Azotus: The Kingdom is a quietly compelling gem of African speculative fiction. Published in 2015 before the COVID-19 pandemic, it describes how the human need to reach out and connect triumphs in a world in which all human contact is banned or strictly controlled.
Novuyo Tshuma’s House of Stone tells the story of the 1980s Zimbabwean genocide of the people of Matabeleland in the south of the country with passion and virtuosity.
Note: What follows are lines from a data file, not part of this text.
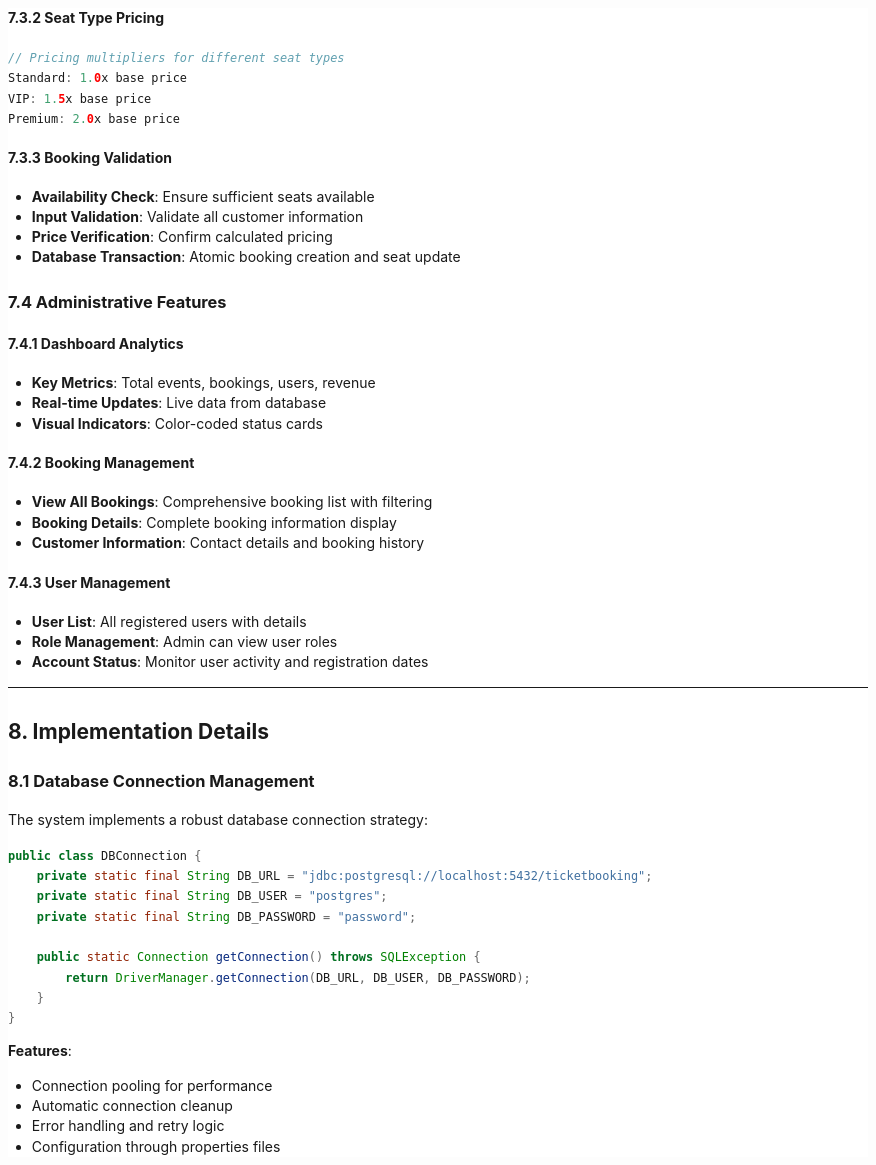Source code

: #### 7.3.2 Seat Type Pricing
```java
// Pricing multipliers for different seat types
Standard: 1.0x base price
VIP: 1.5x base price
Premium: 2.0x base price
```

#### 7.3.3 Booking Validation
- **Availability Check**: Ensure sufficient seats available
- **Input Validation**: Validate all customer information
- **Price Verification**: Confirm calculated pricing
- **Database Transaction**: Atomic booking creation and seat update

### 7.4 Administrative Features

#### 7.4.1 Dashboard Analytics
- **Key Metrics**: Total events, bookings, users, revenue
- **Real-time Updates**: Live data from database
- **Visual Indicators**: Color-coded status cards

#### 7.4.2 Booking Management
- **View All Bookings**: Comprehensive booking list with filtering
- **Booking Details**: Complete booking information display
- **Customer Information**: Contact details and booking history

#### 7.4.3 User Management
- **User List**: All registered users with details
- **Role Management**: Admin can view user roles
- **Account Status**: Monitor user activity and registration dates

---

## 8. Implementation Details

### 8.1 Database Connection Management

The system implements a robust database connection strategy:

```java
public class DBConnection {
    private static final String DB_URL = "jdbc:postgresql://localhost:5432/ticketbooking";
    private static final String DB_USER = "postgres";
    private static final String DB_PASSWORD = "password";

    public static Connection getConnection() throws SQLException {
        return DriverManager.getConnection(DB_URL, DB_USER, DB_PASSWORD);
    }
}
```

**Features**:
- Connection pooling for performance
- Automatic connection cleanup
- Error handling and retry logic
- Configuration through properties files

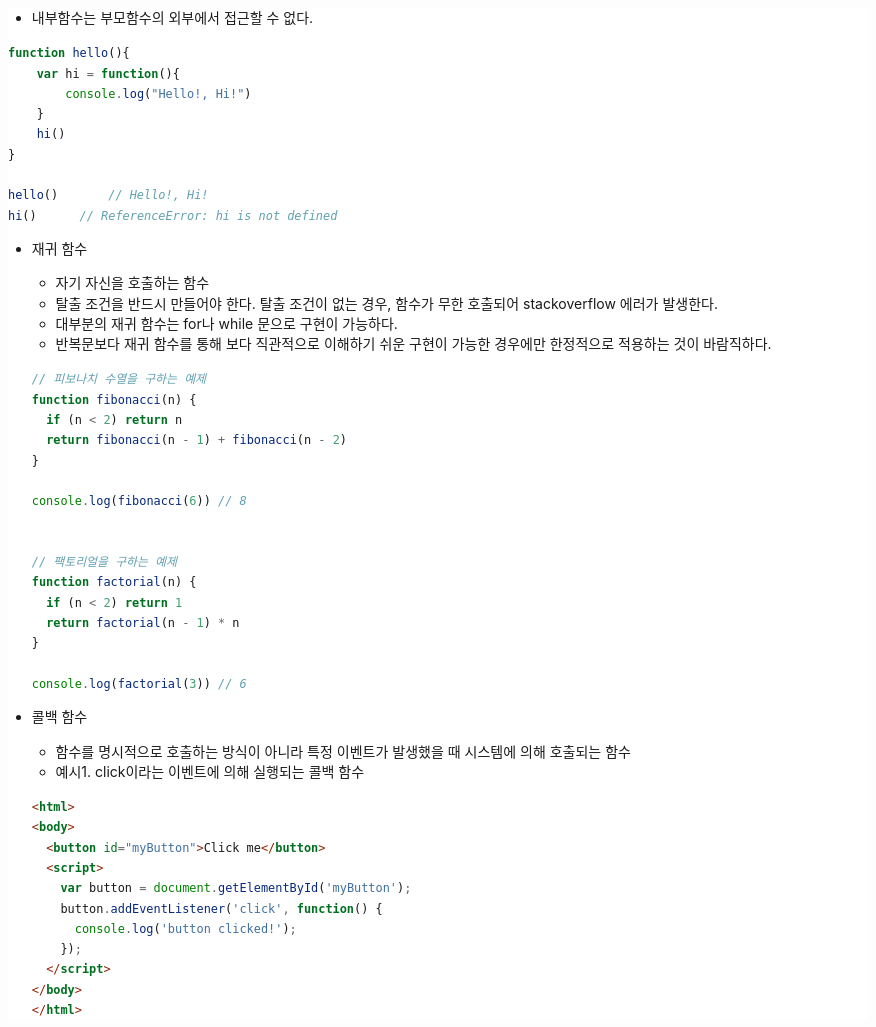   - 내부함수는 부모함수의 외부에서 접근할 수 없다.

  ```javascript
  function hello(){
      var hi = function(){
          console.log("Hello!, Hi!")
      }
      hi()
  }
  
  hello()		// Hello!, Hi!
  hi()		// ReferenceError: hi is not defined
  ```

  

- 재귀 함수

  - 자기 자신을 호출하는 함수
  - 탈출 조건을 반드시 만들어야 한다. 탈출 조건이 없는 경우, 함수가 무한 호출되어 stackoverflow 에러가 발생한다. 
  - 대부분의 재귀 함수는 for나 while 문으로 구현이 가능하다. 
  - 반복문보다 재귀 함수를 통해 보다 직관적으로 이해하기 쉬운 구현이 가능한 경우에만 한정적으로 적용하는 것이 바람직하다.

  ```javascript
  // 피보나치 수열을 구하는 예제
  function fibonacci(n) {
    if (n < 2) return n
    return fibonacci(n - 1) + fibonacci(n - 2)
  }
  
  console.log(fibonacci(6)) // 8
  
  
  // 팩토리얼을 구하는 예제
  function factorial(n) {
    if (n < 2) return 1
    return factorial(n - 1) * n
  }
  
  console.log(factorial(3)) // 6
  ```

  

- 콜백 함수

  - 함수를 명시적으로 호출하는 방식이 아니라 특정 이벤트가 발생했을 때 시스템에 의해 호출되는 함수
  - 예시1. click이라는 이벤트에 의해 실행되는 콜백 함수
  
  ```html
  <html>
  <body>
    <button id="myButton">Click me</button>
    <script>
      var button = document.getElementById('myButton');
      button.addEventListener('click', function() {
        console.log('button clicked!');
      });
    </script>
  </body>
  </html>
  ```
  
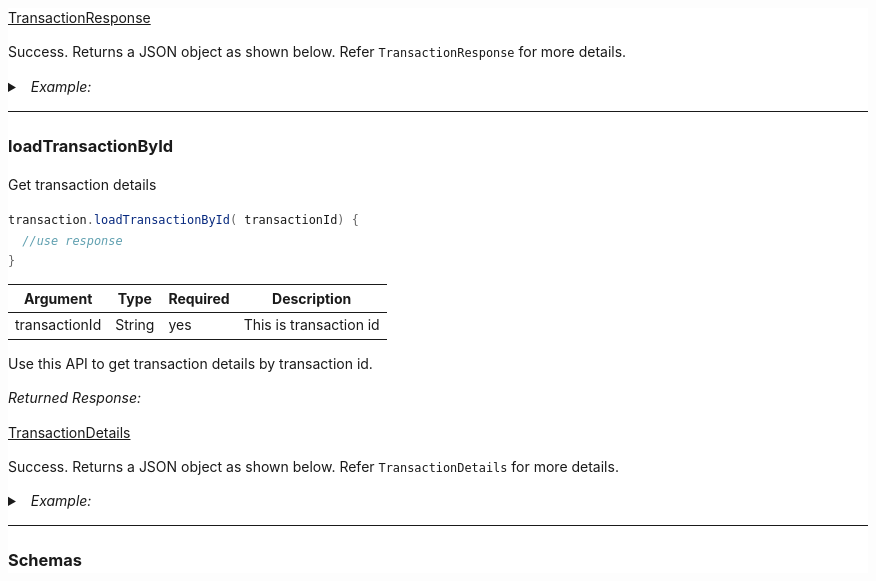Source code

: 


[TransactionResponse](#TransactionResponse)

Success. Returns a JSON object as shown below. Refer `TransactionResponse` for more details.




<details><summary><i>&nbsp; Example:</i></summary></details>









---


### loadTransactionById
Get transaction details




```java
transaction.loadTransactionById( transactionId) {
  //use response
}
```



| Argument  |  Type  | Required | Description |
| --------- | -----  | -------- | ----------- | 
| transactionId | String | yes | This is transaction id |  



Use this API to get transaction details by transaction id.

*Returned Response:*




[TransactionDetails](#TransactionDetails)

Success. Returns a JSON object as shown below. Refer `TransactionDetails` for more details.




<details><summary><i>&nbsp; Example:</i></summary></details>









---



### Schemas
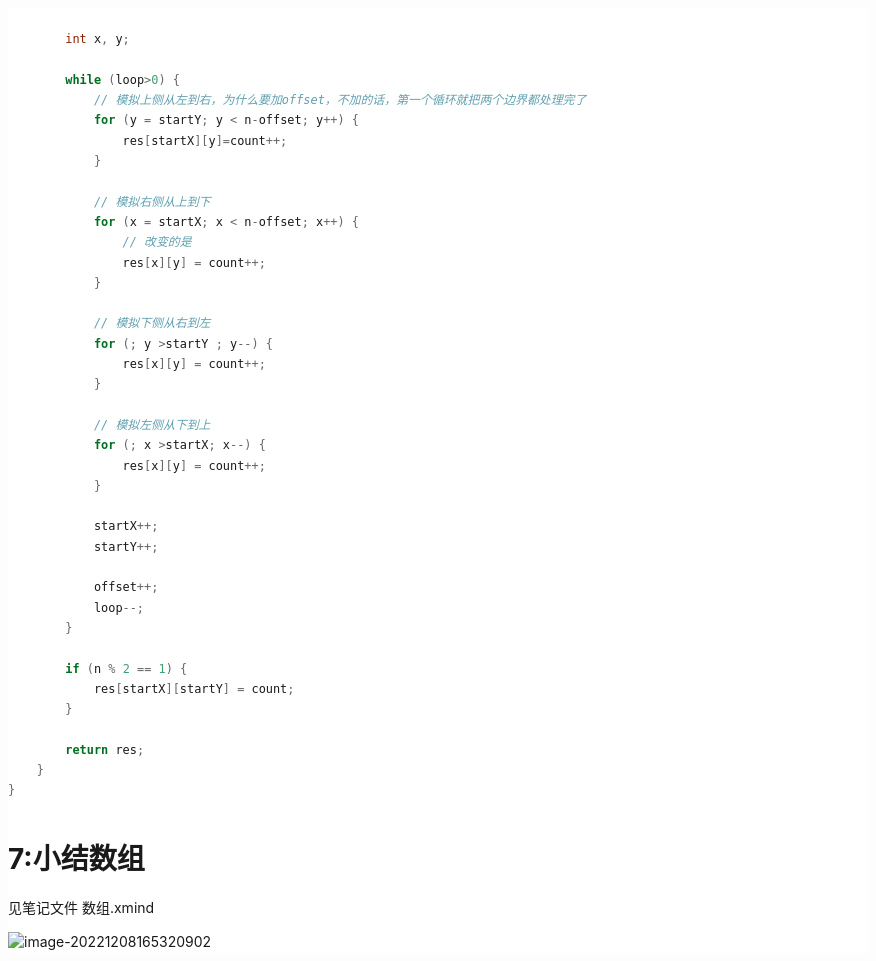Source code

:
 ```java

        int x, y;

        while (loop>0) {
            // 模拟上侧从左到右，为什么要加offset，不加的话，第一个循环就把两个边界都处理完了
            for (y = startY; y < n-offset; y++) {
                res[startX][y]=count++;
            }

            // 模拟右侧从上到下
            for (x = startX; x < n-offset; x++) {
                // 改变的是
                res[x][y] = count++;
            }

            // 模拟下侧从右到左
            for (; y >startY ; y--) {
                res[x][y] = count++;
            }

            // 模拟左侧从下到上
            for (; x >startX; x--) {
                res[x][y] = count++;
            }

            startX++;
            startY++;

            offset++;
            loop--;
        }

        if (n % 2 == 1) {
            res[startX][startY] = count;
        }

        return res;
    }
}
```

# 7:小结数组

见笔记文件 数组.xmind

![image-20221208165320902](E:\笔记整理\算法学习笔记\数组\assets\image-20221208165320902.png)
A young man pesters his adoptive family to reveal his father’s identity, until the terrible truth of his conception in an act of brutality during the ethnic cleansing is revealed.
This is the delightfully whimsical tale of a Dolly Parton lookalike called Genie. The many ways Genie loses, loves, and wins in her home town where the effects of a brutal genocide are still felt and where HIV devastates are described with dazzling, delicate magic.
This forthright yet carefully considered memoir dissects the 1960s Biafran secession war from Nigeria with a precision informed by service as one of the protagonists in the conflict. The international interests that contributed to the carnage are exposed in a manner which reveals how similar interests operate to devastating effect in many African nation-states.
Set in the violence of the transition from apartheid, Ways of Dying tells the story a South African city’s first professional mourner, Toloki, who reunites with the flame of his youth who arrives in town from the village. Mda celebrates the healing power of tenderness and love in this triumphant, wonderfully moving work.
In this fast-paced coming-of-age novel, talented mechanic Sipho believes he doesn’t have the intelligence to do well at school and drops out. Enticed by the promise of easy money and thrills, he becomes a gang member in a Durban township. The soul of a young South African man is laid bare as Sipho finds his way forward to an honest life.
A growing body of literature concerned with the atrocities of the Matabeleland Genocide in Zimbabwe often obscures the fact that there is little writing from within the country dealing with ZanuPF acts of terror on citizens outside Matabeleland. In this brave memoir former broadcast journalist Jestina Mukoko relates her 2008 kidnapping from her Harare home at the crack of dawn, and her subsequent illegal detention and torture at the hands of the Zimbabwean state.
Gaël Faye paints a disturbing picture of the way in which the 1990s genocide in Rwanda stretched its tentacles out into neighboring Burundi, disrupting 11-year-old Gabriel’s privileged life in an upmarket suburb of the country’s capital city. It is a novel of the pernicious social breakdown without relief which besets too many African states.